Hustlers is a winning crime drama featuring a defining Jennifer Lopez performance
The real life story of the performers from a New York strip club who started fleecing their Wall Street clients boasts a defining performance from Jennifer Lopez while uncovering complex relationships, writes critic Craig Mathieson.
As Ramona Vega, a New York stripper whose ambitions result in illegalities, Jennifer Lopez isn’t just alluring, she’s also armoured. Introduced publicly dancing to Fiona Apple’s ‘Criminal’, and then privately reclining in a fur coat on a rooftop like a goddess on a cigarette break, she is a force of nature. Ramona’s walk is imperious, her gaze unbroken. It’s enough to leverage whoever is watching, whether it’s the film’s audience or its protagonist, Destiny (Constance Wu), a neophyte trawling from table to table who looks at Ramona with quiet awe and soon eagerly becomes her apprentice.
When they first meet in 2007, at a prominent Manhattan strip club, Destiny is already supporting her grandmother, and like Ramona will become a single mother. The fathers, soon to be absent, are like their clients: interchangeable. Lorene Scafaria’s film hews to female characters, professionally and personally. It is a deceptively complex portrayal, putting aside stripper clichés and discarding the camera’s lustfulness, because there’s never a simply connection between the two women. They are friend, colleagues, collaborators in crime, and eventually co-indicted, and one quality never erases any of the others.
Based on The Hustlers at Scores, a vivid 2015 New York magazine article by Jessica Pressler, Hustlers is about personal connection in a transactional world.
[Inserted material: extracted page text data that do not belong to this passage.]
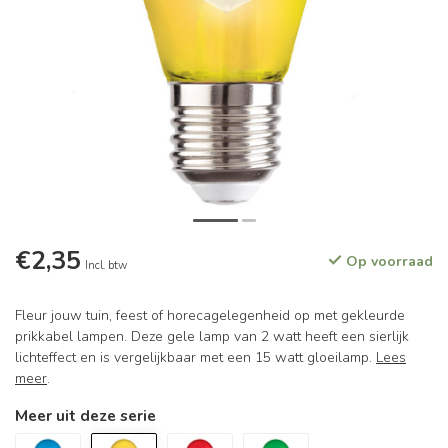
€2,35
Op voorraad
Incl. btw
Fleur jouw tuin, feest of horecagelegenheid op met gekleurde
prikkabel lampen. Deze gele lamp van 2 watt heeft een sierlijk
lichteffect en is vergelijkbaar met een 15 watt gloeilamp.
Lees
meer
.
Meer uit deze serie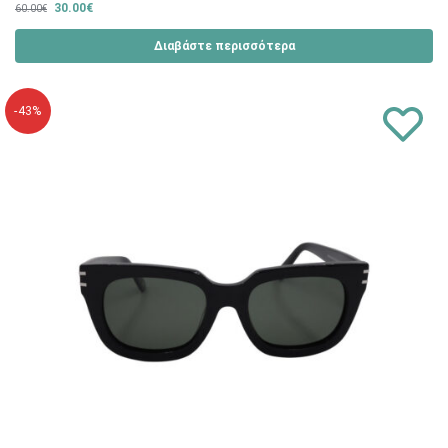
30.00
€
60.00
€
Διαβάστε περισσότερα
-43%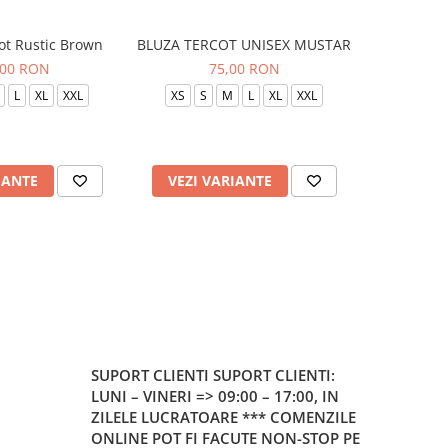
ot Rustic Brown
BLUZA TERCOT UNISEX MUSTAR
BLUZA TE
,00 RON
75,00 RON
L
XL
XXL
XS
S
M
L
XL
XXL
XS
S
IANTE
VEZI VARIANTE
VEZI 
SUPORT CLIENTI
SUPORT CLIENTI:
LUNI – VINERI => 09:00 – 17:00, IN
ZILELE LUCRATOARE *** COMENZILE
ONLINE POT FI FACUTE NON-STOP PE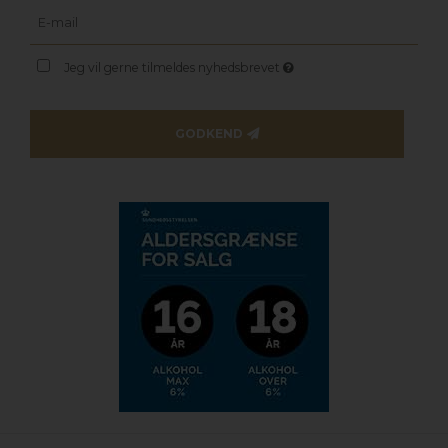
Jeg vil gerne tilmeldes nyhedsbrevet
GODKEND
The backstage scenes of the working women – juiced by musicians Cardi B and Lizzo in supporting roles – establish a genuine camaraderie, but they need the money of Wall Street’s men to make a living, something both sides know; “follow the green brick road,” as Ramona puts it. When Lehman Brothers capsizes in 2008, metastasising the Global Financial Crisis, the women have to adapt. Ramona’s solution, which Destiny acquiesces too, is to reel in clients and drug them before running up their corporate credit cards and splitting the take.
The application of strength, whether professionally (1998’s Out of Sight) or as a survival mechanism (2002’s Enough), has always been central to Lopez’s best performances, which made her years of pursuing mainstream romantic comedies a dead end. Ramona is the most complete performance she’s given, revealing an assurance that can never quite be ruthless. “That’s stolen money,” she reasons, given that the architects of the recession haven’t been punished for their crimes, but the movie doesn’t adhere to the form of a crime movie. It’s about a crime family where the focus is family – Ramona keeps mothering strays, while Destiny finds satisfaction in her maternal leadership.
In the same way that the lighting and sound change dramatically from one room to the next, the film’s mood adapts to the hopes of these women. Success makes them take too many risks, but even as they finally catch the eye of law enforcement – many of their marks could cover the late-night withdrawals or were too embarrassed to contact police – there’s no cold-blooded retribution to cover their tracks. Hustlers doesn’t accelerate to a finish, it coasts, as if the warm air that keeps them gliding aloft has dissipated. It’s not just a gender flip, it runs deeper and truer with pop music and period leisurewear as emblems. If there’s one thing this film knows, it’s that not everyone can keep avoiding paying the bill.